CONTRIBUTED BY COURTNEY VICKERY, MS, RD, LD
ST. MARY’S WELLNESS CENTER: NUTRITION SERVICES

• Weight control, dietary choices, and level of physical activity are considered the most important modifiable risk factors for cancer
• Over one third of cancer deaths in the U.S. are thought  to be attributed to diet and physical activity
• Risk of cancer recurrence is higher in those who are considered overweight or obese
• Eat a variety of healthful foods, with an emphasis on plant sources of protein.
• Choose 5 or more servings of fruits and veggies (especially yellow and dark-green leafy sources).
• Choose whole grains and other high-fiber foods.
• Limit red meat and whole egg consumption.
• Decrease your intake of unhealthy saturated fat (found in animal and dairy products) and trans fat (found in processed foods as a result of hydrogenation). Replace them with monounsaturated fats (found in olives and nuts) and polyunsaturated fats (found in fish, corn, and soy).
• Omega-3 fatty acids, found in fatty fishes such as salmon and mackerel, may reduce cancer risk.
• Bake or broil foods
• Choose low-fat milk and dairy products.
• Be active! Exercising at least 5 times a week for 30 minutes or more can decrease cancer risk.
• Maintain a healthy weight throughout life.
• Balance calorie intake with physical activity.
• If overweight, consider meeting with a registered dietitian.
• Alcohol is an established risk factor for breast cancer. There is a 10-12% higher risk of female breast cancer associated with each alcoholic drink per day
• If you drink alcoholic beverages, limit to no more than 2 drinks for men; 1 drink for women.
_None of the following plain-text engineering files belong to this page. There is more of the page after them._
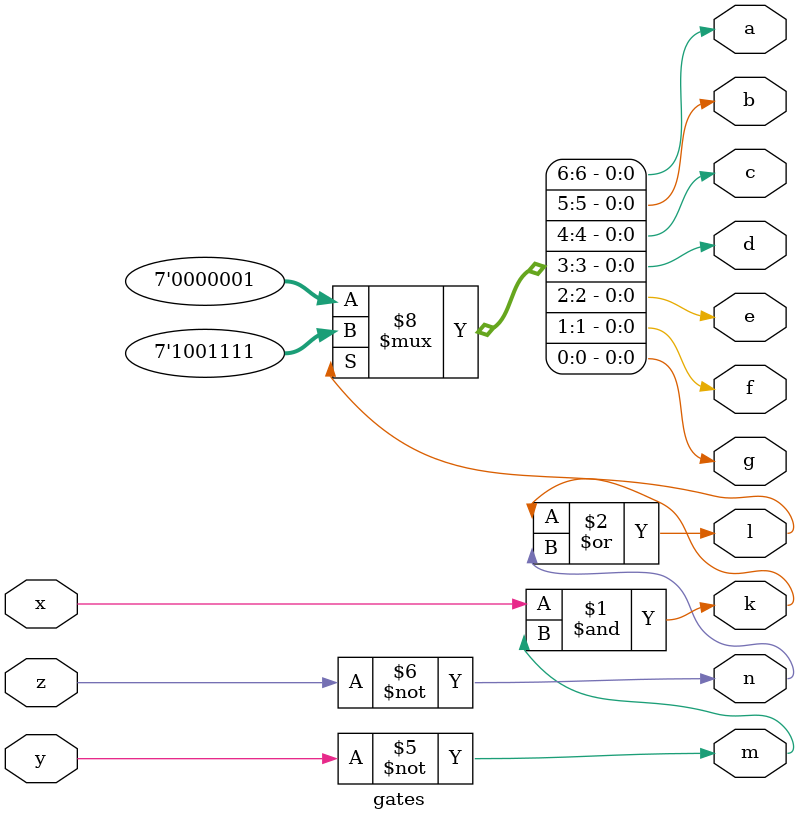
<source format=v>
module gates(x,y,z,k,l,m,n,a,b,c,d,e,f,g);
   output a;
   output b;
   output c;
   output d;
   output e;
   output f;
   output g;
   
   input x;
   input y;
   input z;   
   
   
   output reg k;
   output reg l; 
   output reg m;
   output reg n;      
   
   not(m,y);          
   not(n,z); 
             
 and(k,x,m);
 or(l,k,n);
 
/*parameter zero =3'b000;
parameter  one = 3'b001;
          
function automatic [6:0] seg;

    input [2:0] num_i; 

begin
    case (num_i)   	
        
      zero : seg<=7'b0000001;
      one  : seg<=7'b1001111;
      
      endcase
        
    
end
endfunction

reg[2:0] display*/

always @(*)
begin

if(l==0)
  begin
  {a,b,c,d,e,f,g}=7'b0000001;
  end
else
   begin
   {a,b,c,d,e,f,g}=7'b1001111;
   end
end
endmodule

</source>
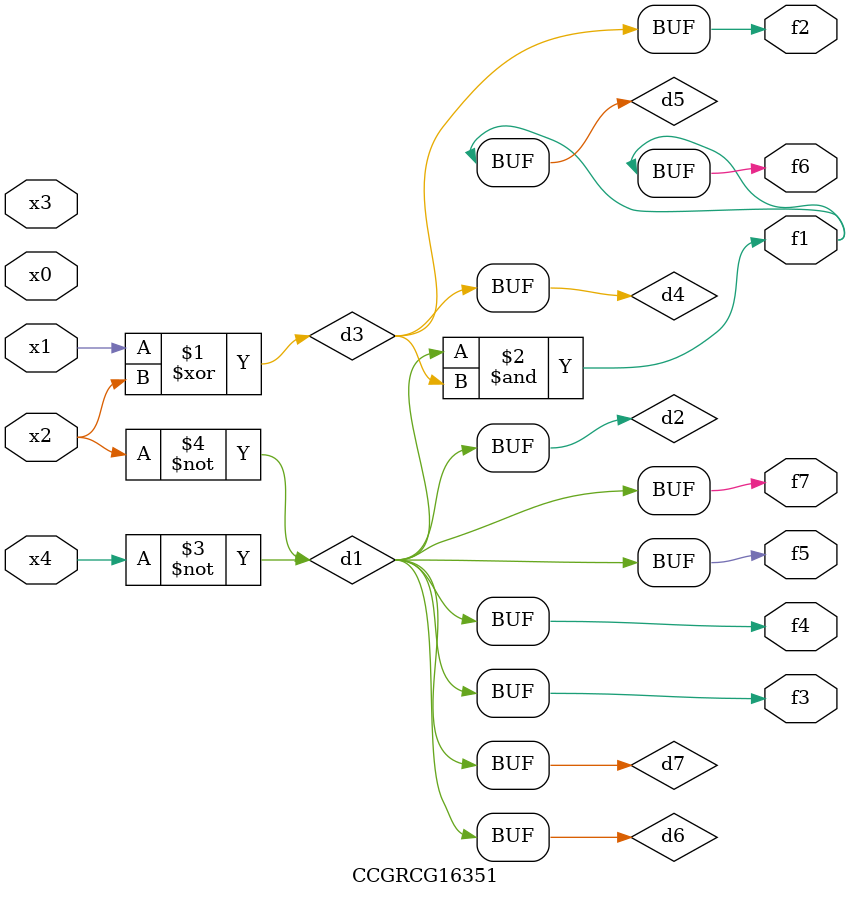
<source format=v>
module CCGRCG16351(
	input x0, x1, x2, x3, x4,
	output f1, f2, f3, f4, f5, f6, f7
);

	wire d1, d2, d3, d4, d5, d6, d7;

	not (d1, x4);
	not (d2, x2);
	xor (d3, x1, x2);
	buf (d4, d3);
	and (d5, d1, d3);
	buf (d6, d1, d2);
	buf (d7, d2);
	assign f1 = d5;
	assign f2 = d4;
	assign f3 = d7;
	assign f4 = d7;
	assign f5 = d7;
	assign f6 = d5;
	assign f7 = d7;
endmodule

</source>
One drink is the equivalent of 12 ounces beer, 1 ounce spirits, or 4 ounces wine.
• Consuming higher amounts of calories from alcohol can lead to higher energy intakes and higher body weights
• The American Heart Association states that adult nondrinkers should not begin consuming alcoholic beverages because they can reduce their risk of heart disease through other methods
• The American Cancer Society recommends at least 150 minutes of moderate to vigorous physical activity per week
• Moderate to vigorous physical activity has been associated with decreased risk of breast cancer by decreasing the risk by almost 25% when compared to women who are less active
• Antioxidants, which are found in fruits and vegetables and include vitamin C, vitamin E, carotenoids and other phytochemicals, are often associated with decreased breast cancer risk due to their protection against tissue damage caused by oxidation
• Antioxidant supplements alone have not been found to decrease the risk of cancer. The combination of antioxidants, fiber and overall healthy lifestyle involved with increased fruit and vegetable intakes have a greater effect on the decreased risk of cancer.
• Whole foods are your best bet for reducing your risk of cancer, not supplements. Research suggests the synergy between nutrients found naturally in foods offers a protective effect. The best sources of nutrients for cancer prevention are nutrient-rich whole foods and healthful beverages.
• Maintaining a healthy weight is key to reducing your risk of cancer and other diseases. The connection between cancer and obesity varies widely for different cancer types, but is as high as 40 percent for some cancers, particularly breast, colon and endometrial cancers.
• Eat fewer foods that are high in calories and fat and low in nutrients. Foods with added sugars and fats can cause weight gain and leave little room for more healthy, cancer-preventing foods.
• Eat plenty of fruits and vegetables which are linked with a lower risk of certain cancers. Fill half your plate each meal with a variety of colorful and naturally nutrient-rich fruits and vegetables.
• Limit alcohol. Evidence suggests all types of alcoholic drinks may increase your risk of a number of cancers, including mouth, throat (pharynx), voice box (larynx), esophageal, liver, breast, colon and rectal. It’s unclear exactly how alcohol affects cancer risk. It is considered more harmful when combined with smoking. If you drink at all, limit alcoholic drinks to no more than one drink daily for women and two for men.